The USD/CAD pair has attracted significant offers at 1.2593, which seems a failed attempt to come out of the woods as the asset has remained vulnerable in the past few trading sessions.
On the weekly scale, USD/CAD has been slipped below the ascending triangle formation. Usually, breaking below the ascending triangle results in an expansion of volatility and volumes in the asset going forward. The upper end of the ascending triangle has remained capped at around 1.2960 while the trendline of the lower end of the ascending triangle formation is placed from 18 May 2021 low at 1.2013.
It is worth noting that after the breaking below the ascending triangle formation the attempt by the major to move back into the ascending triangle has been rejected by the responsive sellers at 1.2593.
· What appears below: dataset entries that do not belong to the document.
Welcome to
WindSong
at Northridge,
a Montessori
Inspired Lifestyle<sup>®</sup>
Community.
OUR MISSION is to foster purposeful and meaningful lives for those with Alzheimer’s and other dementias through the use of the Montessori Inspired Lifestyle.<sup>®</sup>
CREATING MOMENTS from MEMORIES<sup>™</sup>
The asset is holding below the 200-period Exponential Moving Average (EMA), which adds to the downside filters.
The Relative Strength Index (RSI) (14) is hovering near 40.00 and the asset is likely to attract initiative selling if the RSI (14) skids below 40.00.
Should the asset drops below Friday’s low at 1.2465, the major will be dragged towards the round level support at 1.2400, followed by the 29 October 2021 low at 1.2328.
On the flip side, bulls can become worthy if the asset surpasses last week’s high at 1.2624, which will send the asset towards March 11 low at 1.2694. Breach of the latter will send the pair towards round level resistance at 1.2800.